[Request]:
Starting at the first of these lines and stopping after the line that contains "TOKYO FM + ホームへ", write the lines out again with "Game" changed to "Games" and nothing else altered. Leave the pictures out of your answer.
##### Records provided #####
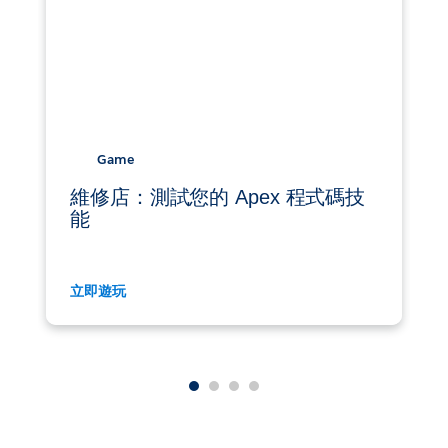
Game
維修店：測試您的 Apex 程式碼技
能
立即遊玩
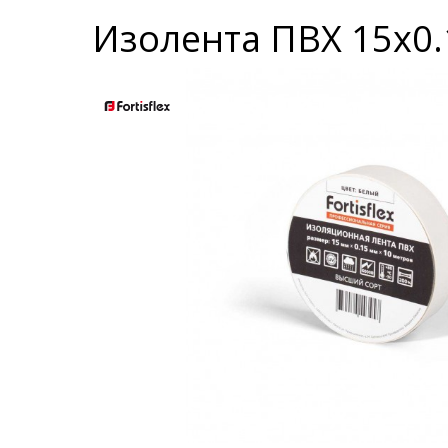
Изолента ПВХ 15х0.15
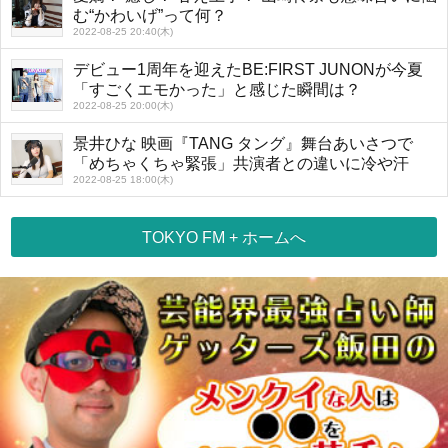
む“かわいげ”って何？
2022-08-25 20:40(木)
デビュー1周年を迎えたBE:FIRST JUNONが今夏
「すごくエモかった」と感じた瞬間は？
2022-08-25 20:00(木)
景井ひな 映画『TANG タング』舞台あいさつで
「めちゃくちゃ緊張」共演者との違いに冷や汗
2022-08-25 18:00(木)
TOKYO FM + ホームへ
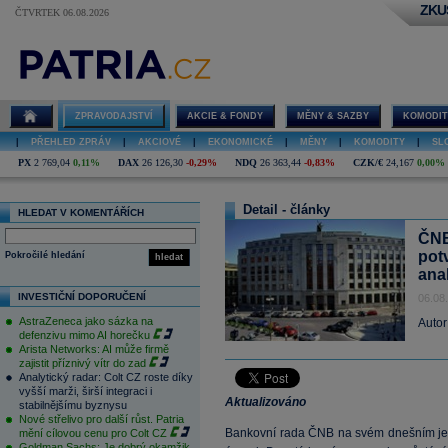
ZKU
ČTVRTEK 06.08.2026
ZPRAVODAJSTVÍ
AKCIE & FONDY
MĚNY & SAZBY
KOMODIT
|
PŘEHLED ZPRÁV
|
AKCIOVÉ
|
EKONOMICKÉ
|
MĚNY
|
KOMODITY
|
SL
PX
2 769,04
0,11%
DAX
26 126,30
-0,29%
NDQ
26 363,44
-0,83%
CZK/€
24,167
0,00%
Detail - články
HLEDAT V KOMENTÁŘÍCH
ČNB
pot
Pokročilé hledání
hledat
anal
INVESTIČNÍ DOPORUČENÍ
06.08
AstraZeneca jako sázka na
Autor
defenzivu mimo AI horečku
Arista Networks: AI může firmě
zajistit příznivý vítr do zad
Analytický radar: Colt CZ roste díky
vyšší marži, širší integraci i
Aktualizováno
stabilnějšímu byznysu
Nové střelivo pro další růst. Patria
Bankovní rada ČNB na svém dnešním je
mění cílovou cenu pro Colt CZ
Goldman Sachs: Je dobrý okamžik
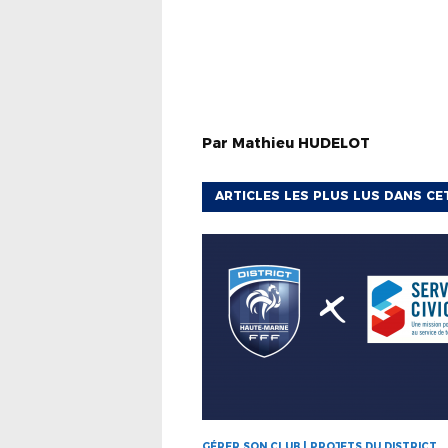
Par
Mathieu
HUDELOT
ARTICLES LES PLUS LUS DANS CE
GÉRER SON CLUB | PROJETS DU DISTRICT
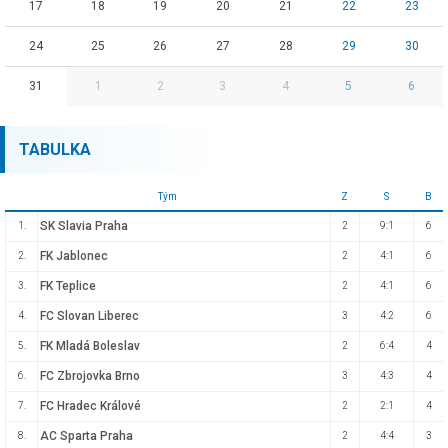
17
18
19
20
21
22
23
24
25
26
27
28
29
30
31
1
2
3
4
5
6
TABULKA
Tým
Z
S
B
SK Slavia Praha
1.
2
9:1
6
FK Jablonec
2.
2
4:1
6
FK Teplice
3.
2
4:1
6
FC Slovan Liberec
4.
3
4:2
6
FK Mladá Boleslav
5.
2
6:4
4
FC Zbrojovka Brno
6.
3
4:3
4
FC Hradec Králové
7.
2
2:1
4
AC Sparta Praha
8.
2
4:4
3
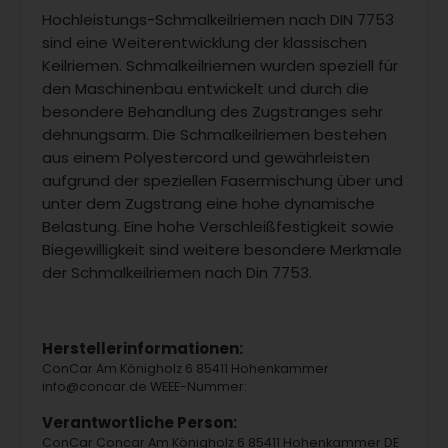
Hochleistungs-Schmalkeilriemen nach DIN 7753
sind eine Weiterentwicklung der klassischen
Keilriemen. Schmalkeilriemen wurden speziell für
den Maschinenbau entwickelt und durch die
besondere Behandlung des Zugstranges sehr
dehnungsarm. Die Schmalkeilriemen bestehen
aus einem Polyestercord und gewährleisten
aufgrund der speziellen Fasermischung über und
unter dem Zugstrang eine hohe dynamische
Belastung. Eine hohe Verschleißfestigkeit sowie
Biegewilligkeit sind weitere besondere Merkmale
der Schmalkeilriemen nach Din 7753.
Herstellerinformationen:
ConCar Am Königholz 6 85411 Hohenkammer
info@concar.de WEEE-Nummer:
Verantwortliche Person:
ConCar Concar Am Königholz 6 85411 Hohenkammer DE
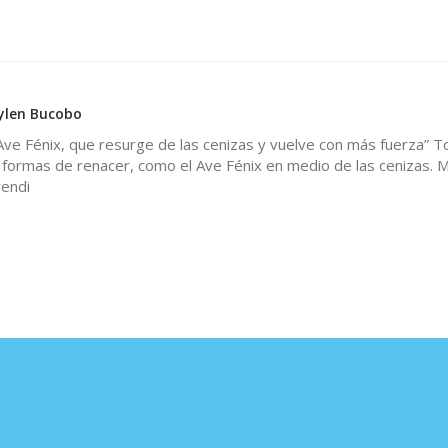
Aylen Bucobo
ve Fénix, que resurge de las cenizas y vuelve con más fuerza” 
 formas de renacer, como el Ave Fénix en medio de las cenizas. 
endi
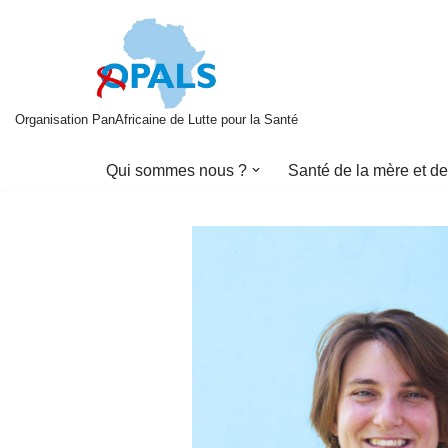
Aller
au
contenu
Organisation PanAfricaine de Lutte pour la Santé
Qui sommes nous ?
Santé de la mère et de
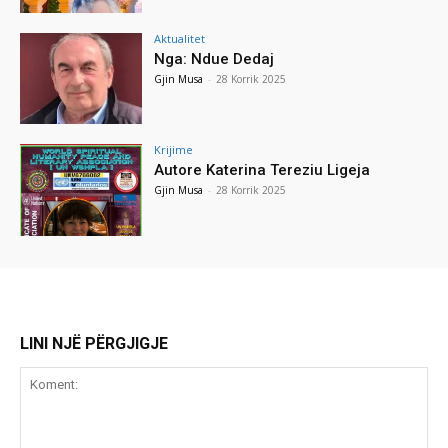
Aktualitet
Nga: Ndue Dedaj
Gjin Musa
-
28 Korrik 2025
Krijime
Autore Katerina Tereziu Ligeja
Gjin Musa
-
28 Korrik 2025
LINI NJË PËRGJIGJE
#####
[Solved exercise]:
Games
維修店：測試您的 Apex 程式碼技
能
立即遊玩
Изолента ПВХ 15х0.15
む“かわいげ”って何？
2022-08-25 20:40(木)
デビュー1周年を迎えたBE:FIRST JUNONが今夏
「すごくエモかった」と感じた瞬間は？
2022-08-25 20:00(木)
景井ひな 映画『TANG タング』舞台あいさつで
「めちゃくちゃ緊張」共演者との違いに冷や汗
2022-08-25 18:00(木)
TOKYO FM + ホームへ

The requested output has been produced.